MARCELO GLEISER
especial para a Folha
Certas idéias em ciências, abandonadas por razões que são perfeitamente justificáveis em uma determinada época, tendem a reaparecer em tempos de crise como possíveis explicações de aparentes mistérios. Na maioria das vezes, essas idéias gozam de um curto período de glória, para serem novamente abandonadas, substituídas por explicações mais simples e eficazes.
Uma idéia que apareceu e reapareceu na história da física foi a da existência de um meio material que permeia todo o espaço, o "éter", cuja função mudava conforme as necessidades de uma determinada teoria.
Para Aristóteles, os objetos celestes eram compostos de éter, ou a quinta-essência, que tinha propriedades completamente diferentes dos quatro elementos que descreviam então a matéria: água, ar, terra e fogo.
Bem mais tarde, o filósofo francês René Descartes assumiu a existência de um meio material responsável pelo transporte de objetos celestes pelos céus. Isaac Newton, em sua magnífica obra sobre as leis do movimento e da gravitação, mostrou que esse meio era desnecessário.
Já no século 19, um outro tipo de éter era aceito como o meio onde ondas eletromagnéticas se propagavam como ondas de som pelo ar. Em 1905, Einstein mostrou que esse éter era desnecessário e que ondas eletromagnéticas poderiam se propagar no espaço vazio.
Mas o próprio Einstein introduziu uma dessas idéias, que chamo de "idéias fênix", pois tal como o pássaro mítico, ressurgem de suas próprias cinzas.
Quando, em 1917, Einstein usou as equações de sua nova teoria da relatividade geral para descrever o Universo como um todo, não existia nenhuma evidência definitiva de que o Universo está em expansão. Como a maioria dos cientistas da época, Einstein acreditava que o Universo era estático e o mais simétrico possível. Mas suas tentativas de encontrar uma solução para suas equações, que descrevesse um universo estático, falharam.
Para evitar o desastre, Einstein introduziu uma constante que hoje chamamos de "constante cosmológica", cuja função era produzir uma força repulsiva para balancear o colapso da matéria. Ou seja, a constante cosmológica funcionava como uma espécie de antigravidade: em um universo vazio de matéria e só com a constante cosmológica, a distância entre dois pontos cresceria exponencialmente.
Quando o astrônomo Edwin Hubble mostrou, em 1929, que o Universo não é estático, mas está em expansão, Einstein abandonou sua constante cosmológica. Conforme já havia provado o russo Alexander Friedmann, em 1922, as equações de Einstein eram perfeitamente compatíveis com um universo em expansão.
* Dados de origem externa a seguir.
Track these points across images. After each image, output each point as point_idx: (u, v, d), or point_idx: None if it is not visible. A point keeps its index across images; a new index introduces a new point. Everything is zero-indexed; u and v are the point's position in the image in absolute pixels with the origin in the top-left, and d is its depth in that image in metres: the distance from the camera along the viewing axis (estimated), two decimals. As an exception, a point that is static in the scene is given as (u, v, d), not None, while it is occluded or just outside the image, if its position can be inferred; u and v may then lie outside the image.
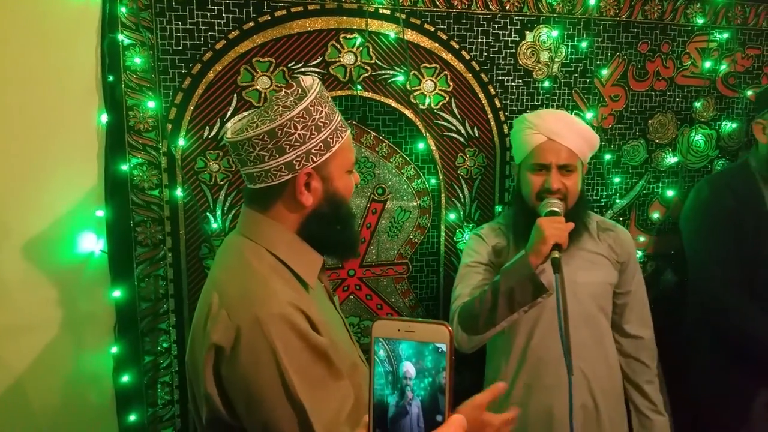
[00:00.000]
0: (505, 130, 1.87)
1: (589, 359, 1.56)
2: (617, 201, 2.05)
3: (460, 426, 0.48)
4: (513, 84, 1.87)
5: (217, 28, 1.58)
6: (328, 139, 1.05)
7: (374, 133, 1.78)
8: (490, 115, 1.86)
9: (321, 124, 1.04)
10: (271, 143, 1.01)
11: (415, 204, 1.86)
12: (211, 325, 0.96)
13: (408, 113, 1.78)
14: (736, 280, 1.76)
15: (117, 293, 1.57)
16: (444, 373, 0.48)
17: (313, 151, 1.04)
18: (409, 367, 0.48)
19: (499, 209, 1.92)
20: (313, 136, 1.03)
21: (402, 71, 1.74)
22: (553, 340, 1.53)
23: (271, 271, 1.02)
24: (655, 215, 2.10)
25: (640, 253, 2.10)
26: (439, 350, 0.48)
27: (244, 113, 1.14)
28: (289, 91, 1.05)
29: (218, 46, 1.59)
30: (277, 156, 1.02)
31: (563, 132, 1.54)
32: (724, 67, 2.08)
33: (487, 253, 1.64)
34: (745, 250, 1.74)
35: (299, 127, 1.01)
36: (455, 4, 1.76)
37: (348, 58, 1.70)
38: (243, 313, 0.94)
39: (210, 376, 0.96)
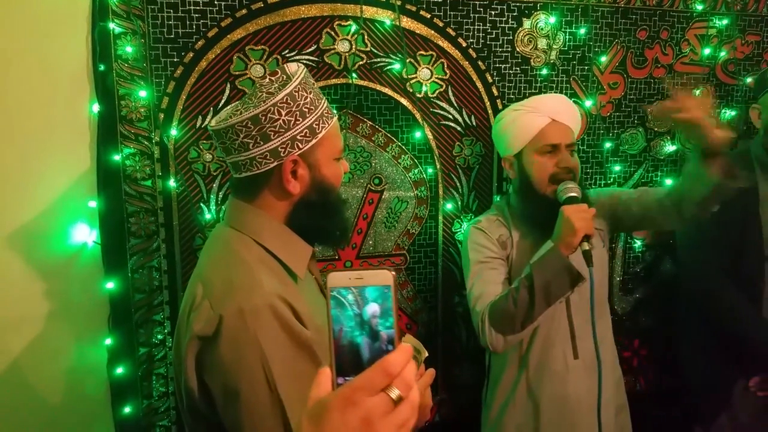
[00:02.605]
0: (503, 119, 1.85)
1: (593, 340, 1.55)
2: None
3: (407, 351, 0.54)
4: (510, 72, 1.84)
5: (209, 15, 1.56)
6: (314, 125, 1.03)
7: (370, 122, 1.76)
8: (488, 104, 1.84)
9: (306, 110, 1.02)
10: (255, 130, 0.99)
11: (412, 194, 1.84)
12: (194, 316, 0.95)
13: (404, 102, 1.76)
14: (720, 264, 1.76)
15: (111, 285, 1.56)
16: (392, 310, 0.55)
17: (298, 137, 1.01)
18: (375, 308, 0.55)
19: (498, 199, 1.90)
20: (298, 122, 1.01)
21: (398, 59, 1.72)
22: (558, 325, 1.54)
23: (258, 261, 1.00)
24: (655, 204, 2.09)
25: (639, 243, 2.08)
26: (386, 290, 0.55)
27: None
28: (273, 78, 1.04)
29: (210, 34, 1.56)
30: (262, 143, 1.00)
31: (564, 112, 1.54)
32: (723, 54, 2.05)
33: (494, 246, 1.59)
34: (732, 236, 1.73)
35: (283, 112, 0.99)
36: (451, -10, 1.74)
37: (343, 46, 1.67)
38: (226, 304, 0.92)
39: (191, 366, 0.94)
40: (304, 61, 1.64)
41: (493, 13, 1.79)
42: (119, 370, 1.59)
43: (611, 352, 1.65)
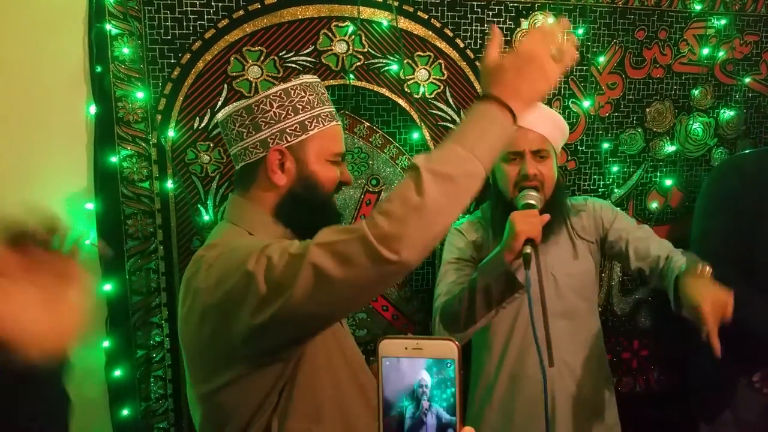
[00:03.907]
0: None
1: (571, 350, 1.56)
2: (615, 190, 2.03)
3: None
4: (508, 72, 1.84)
5: (206, 16, 1.56)
6: (306, 122, 1.07)
7: (368, 123, 1.75)
8: (486, 104, 1.83)
9: (300, 107, 1.06)
10: (248, 119, 1.06)
11: (410, 195, 1.83)
12: (199, 278, 0.97)
13: (402, 103, 1.76)
14: (728, 258, 1.73)
15: (108, 287, 1.56)
16: (455, 386, 0.49)
17: (287, 130, 1.06)
18: (424, 375, 0.49)
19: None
20: (289, 116, 1.06)
21: (395, 60, 1.72)
22: (536, 330, 1.54)
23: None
24: (654, 205, 2.08)
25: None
26: (448, 364, 0.49)
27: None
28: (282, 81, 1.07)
29: (207, 35, 1.56)
30: (254, 133, 1.06)
31: (532, 118, 1.49)
32: (722, 54, 2.05)
33: (467, 247, 1.62)
34: (742, 232, 1.71)
35: (275, 105, 1.05)
36: (449, -9, 1.73)
37: (340, 47, 1.67)
38: (220, 251, 0.98)
39: (225, 321, 0.94)
40: (302, 62, 1.64)
41: (490, 13, 1.79)
42: (117, 373, 1.58)
43: (593, 354, 1.62)
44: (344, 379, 1.10)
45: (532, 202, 1.45)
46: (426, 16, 1.73)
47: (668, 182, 2.08)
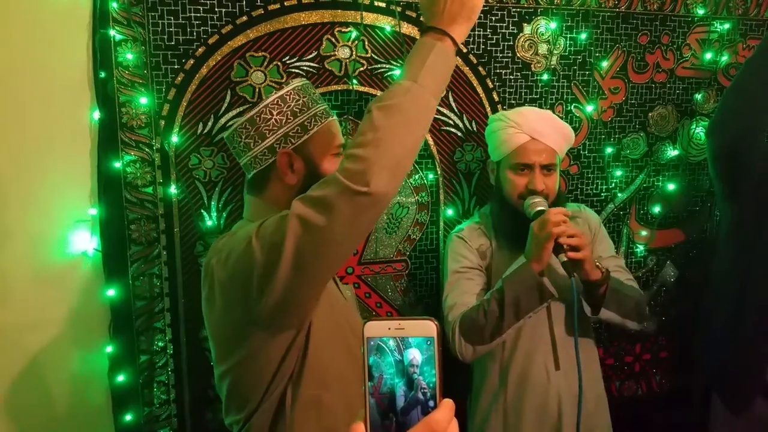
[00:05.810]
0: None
1: (574, 352, 1.55)
2: (618, 195, 2.03)
3: (451, 408, 0.53)
4: (511, 77, 1.84)
5: (209, 22, 1.56)
6: (305, 123, 1.14)
7: (371, 128, 1.75)
8: (489, 109, 1.84)
9: (297, 110, 1.14)
10: (252, 130, 1.14)
11: (413, 200, 1.84)
12: (215, 259, 1.07)
13: (405, 108, 1.76)
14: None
15: (111, 292, 1.56)
16: (435, 362, 0.52)
17: (290, 133, 1.14)
18: (415, 354, 0.52)
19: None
20: (289, 121, 1.13)
21: (398, 65, 1.72)
22: (540, 336, 1.54)
23: None
24: (656, 209, 2.08)
25: (641, 248, 2.08)
26: (428, 342, 0.52)
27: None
28: (276, 89, 1.16)
29: (211, 41, 1.56)
30: (260, 141, 1.14)
31: (546, 131, 1.52)
32: (725, 59, 2.05)
33: (473, 255, 1.61)
34: None
35: (275, 112, 1.13)
36: (452, -4, 1.73)
37: (343, 52, 1.67)
38: (238, 238, 1.06)
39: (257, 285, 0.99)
40: (305, 68, 1.64)
41: (493, 18, 1.79)
42: (120, 378, 1.58)
43: (593, 367, 1.63)
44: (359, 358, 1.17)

Mas os problemas começaram cedo. Hubble também mostrou que suas observações previam que a idade do Universo era cerca de 2 bilhões de anos, mais novo do que a própria Terra! Alguns modelos tentaram resolver esse dilema. Um deles, proposto inicialmente por Georges Lemaitre, que além de cosmólogo era padre, usava a constante cosmológica para desacelerar a taxa de expansão do Universo, tornando-o "mais velho". Em 1952, novas medidas mostraram que o Universo era confortavelmente mais velho do que a Terra. A constante cosmológica foi novamente abandonada.
Portanto, foi com um misto de "incredulidade e terror" que cientistas receberam as novidades sobre objetos muito distantes sendo acelerados a distâncias cada vez maiores, como se uma força os tivesse empurrando para longe. Novamente, a explicação mais simples para tal fenômeno é a constante cosmológica, mesmo que não tenhamos a menor idéia por que tal constante deveria existir na natureza. Embora seja necessária muita cautela, pois essas observações recentes são muito difíceis e passíveis de erros de interpretação, me pergunto quantas vidas terá a constante cosmológica, ou se, de fato, ela é mesmo imortal.